From the first line of the records below through the line with "Conveyor Uni Express", output each line exactly; skip the pictures.

---- Extracted material

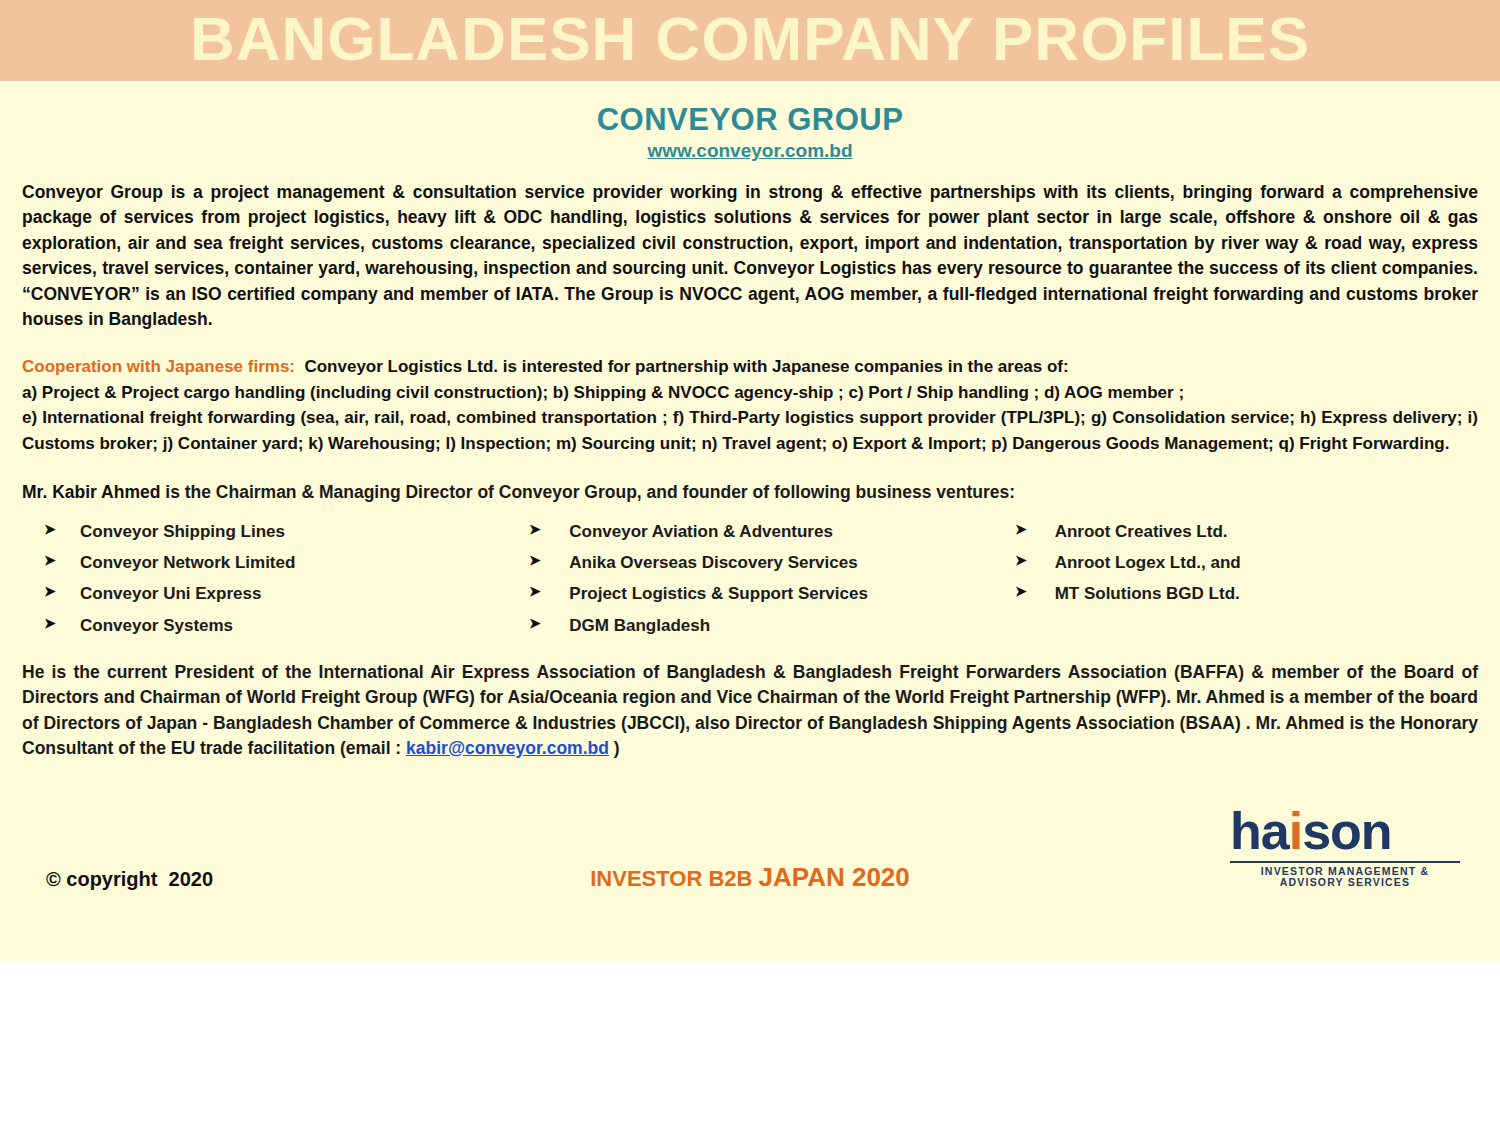Bangladesh Company Profiles
CONVEYOR GROUP
www.conveyor.com.bd
Conveyor Group is a project management & consultation service provider working in strong & effective partnerships with its clients, bringing forward a comprehensive package of services from project logistics, heavy lift & ODC handling, logistics solutions & services for power plant sector in large scale, offshore & onshore oil & gas exploration, air and sea freight services, customs clearance, specialized civil construction, export, import and indentation, transportation by river way & road way, express services, travel services, container yard, warehousing, inspection and sourcing unit. Conveyor Logistics has every resource to guarantee the success of its client companies. “CONVEYOR” is an ISO certified company and member of IATA. The Group is NVOCC agent, AOG member, a full-fledged international freight forwarding and customs broker houses in Bangladesh.
Cooperation with Japanese firms: Conveyor Logistics Ltd. is interested for partnership with Japanese companies in the areas of:
a) Project & Project cargo handling (including civil construction); b) Shipping & NVOCC agency-ship ; c) Port / Ship handling ; d) AOG member ;
e) International freight forwarding (sea, air, rail, road, combined transportation ; f) Third-Party logistics support provider (TPL/3PL); g) Consolidation service; h) Express delivery; i) Customs broker; j) Container yard; k) Warehousing; l) Inspection; m) Sourcing unit; n) Travel agent; o) Export & Import; p) Dangerous Goods Management; q) Fright Forwarding.
Mr. Kabir Ahmed is the Chairman & Managing Director of Conveyor Group, and founder of following business ventures:
Conveyor Shipping Lines
Conveyor Network Limited
Conveyor Uni Express
Conveyor Systems
Conveyor Aviation & Adventures
Anika Overseas Discovery Services
Project Logistics & Support Services
DGM Bangladesh
Anroot Creatives Ltd.
Anroot Logex Ltd., and
MT Solutions BGD Ltd.
He is the current President of the International Air Express Association of Bangladesh & Bangladesh Freight Forwarders Association (BAFFA) & member of the Board of Directors and Chairman of World Freight Group (WFG) for Asia/Oceania region and Vice Chairman of the World Freight Partnership (WFP). Mr. Ahmed is a member of the board of Directors of Japan - Bangladesh Chamber of Commerce & Industries (JBCCI), also Director of Bangladesh Shipping Agents Association (BSAA) . Mr. Ahmed is the Honorary Consultant of the EU trade facilitation (email : kabir@conveyor.com.bd )
© copyright 2020
INVESTOR B2B JAPAN 2020
haison
INVESTOR MANAGEMENT & ADVISORY SERVICES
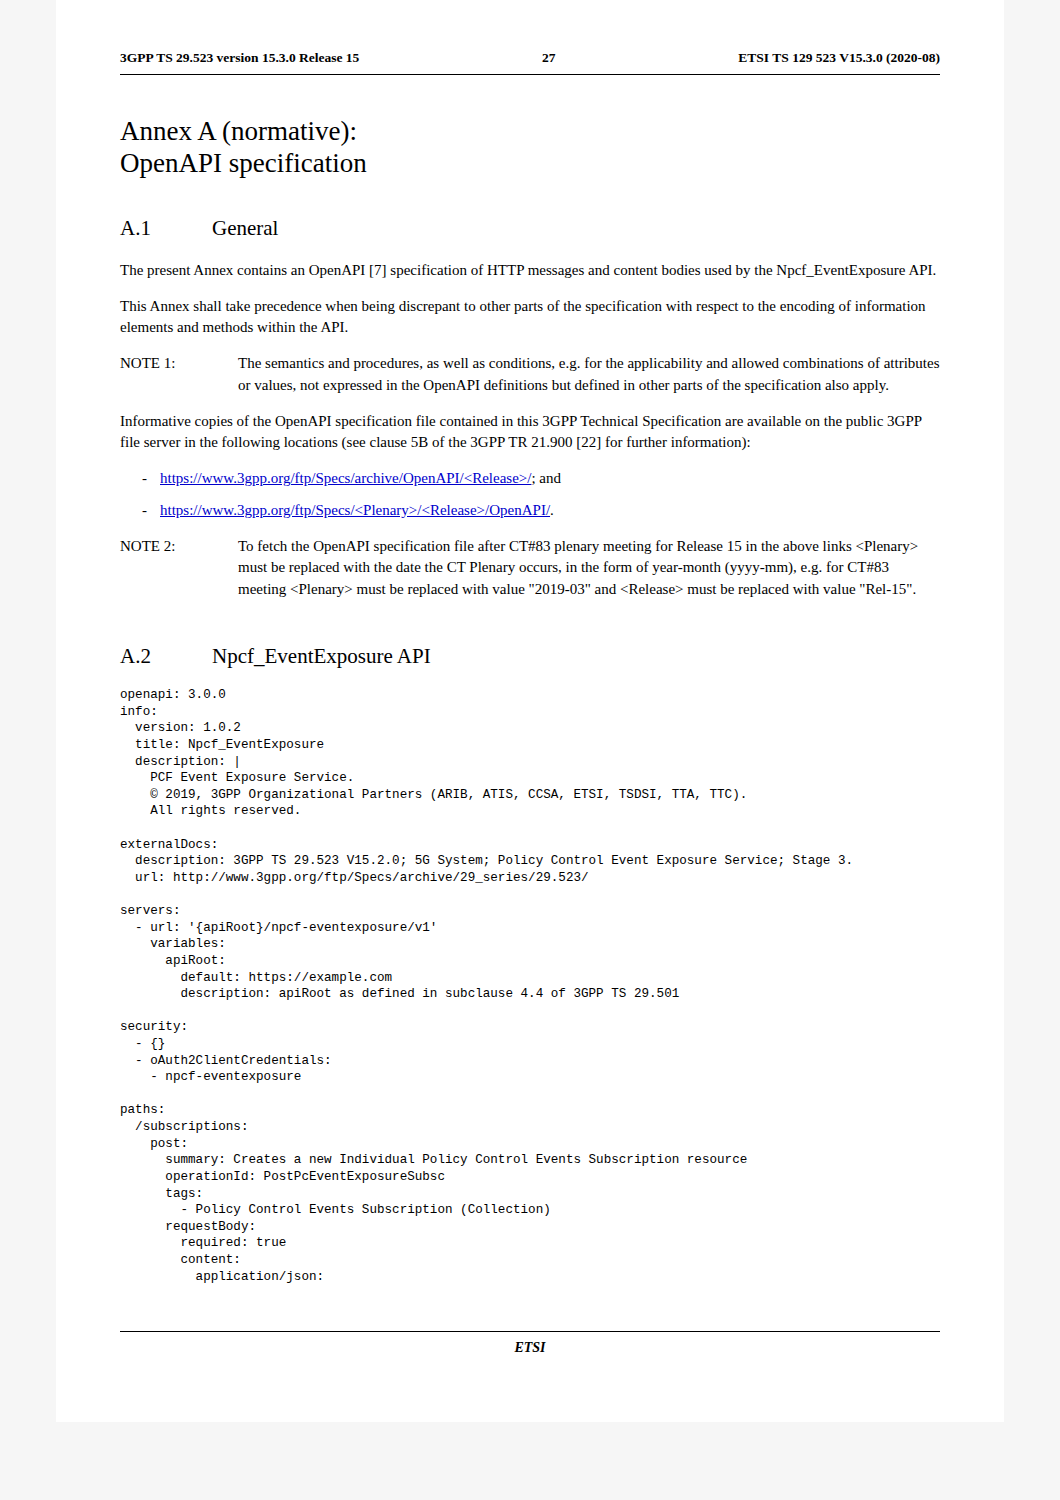3GPP TS 29.523 version 15.3.0 Release 15
27
ETSI TS 129 523 V15.3.0 (2020-08)
Annex A (normative):
OpenAPI specification
A.1 General
The present Annex contains an OpenAPI [7] specification of HTTP messages and content bodies used by the Npcf_EventExposure API.
This Annex shall take precedence when being discrepant to other parts of the specification with respect to the encoding of information elements and methods within the API.
NOTE 1: The semantics and procedures, as well as conditions, e.g. for the applicability and allowed combinations of attributes or values, not expressed in the OpenAPI definitions but defined in other parts of the specification also apply.
Informative copies of the OpenAPI specification file contained in this 3GPP Technical Specification are available on the public 3GPP file server in the following locations (see clause 5B of the 3GPP TR 21.900 [22] for further information):
https://www.3gpp.org/ftp/Specs/archive/OpenAPI/<Release>/; and
https://www.3gpp.org/ftp/Specs/<Plenary>/<Release>/OpenAPI/.
NOTE 2: To fetch the OpenAPI specification file after CT#83 plenary meeting for Release 15 in the above links <Plenary> must be replaced with the date the CT Plenary occurs, in the form of year-month (yyyy-mm), e.g. for CT#83 meeting <Plenary> must be replaced with value "2019-03" and <Release> must be replaced with value "Rel-15".
A.2 Npcf_EventExposure API
openapi: 3.0.0
info:
  version: 1.0.2
  title: Npcf_EventExposure
  description: |
    PCF Event Exposure Service.
    © 2019, 3GPP Organizational Partners (ARIB, ATIS, CCSA, ETSI, TSDSI, TTA, TTC).
    All rights reserved.

externalDocs:
  description: 3GPP TS 29.523 V15.2.0; 5G System; Policy Control Event Exposure Service; Stage 3.
  url: http://www.3gpp.org/ftp/Specs/archive/29_series/29.523/

servers:
  - url: '{apiRoot}/npcf-eventexposure/v1'
    variables:
      apiRoot:
        default: https://example.com
        description: apiRoot as defined in subclause 4.4 of 3GPP TS 29.501

security:
  - {}
  - oAuth2ClientCredentials:
    - npcf-eventexposure

paths:
  /subscriptions:
    post:
      summary: Creates a new Individual Policy Control Events Subscription resource
      operationId: PostPcEventExposureSubsc
      tags:
        - Policy Control Events Subscription (Collection)
      requestBody:
        required: true
        content:
          application/json:
ETSI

--------

◆ Solution below
Bangladesh Company Profiles
CONVEYOR GROUP
www.conveyor.com.bd
Conveyor Group is a project management & consultation service provider working in strong & effective partnerships with its clients, bringing forward a comprehensive package of services from project logistics, heavy lift & ODC handling, logistics solutions & services for power plant sector in large scale, offshore & onshore oil & gas exploration, air and sea freight services, customs clearance, specialized civil construction, export, import and indentation, transportation by river way & road way, express services, travel services, container yard, warehousing, inspection and sourcing unit. Conveyor Logistics has every resource to guarantee the success of its client companies. “CONVEYOR” is an ISO certified company and member of IATA. The Group is NVOCC agent, AOG member, a full-fledged international freight forwarding and customs broker houses in Bangladesh.
Cooperation with Japanese firms: Conveyor Logistics Ltd. is interested for partnership with Japanese companies in the areas of:
a) Project & Project cargo handling (including civil construction); b) Shipping & NVOCC agency-ship ; c) Port / Ship handling ; d) AOG member ;
e) International freight forwarding (sea, air, rail, road, combined transportation ; f) Third-Party logistics support provider (TPL/3PL); g) Consolidation service; h) Express delivery; i) Customs broker; j) Container yard; k) Warehousing; l) Inspection; m) Sourcing unit; n) Travel agent; o) Export & Import; p) Dangerous Goods Management; q) Fright Forwarding.
Mr. Kabir Ahmed is the Chairman & Managing Director of Conveyor Group, and founder of following business ventures:
Conveyor Shipping Lines
Conveyor Network Limited
Conveyor Uni Express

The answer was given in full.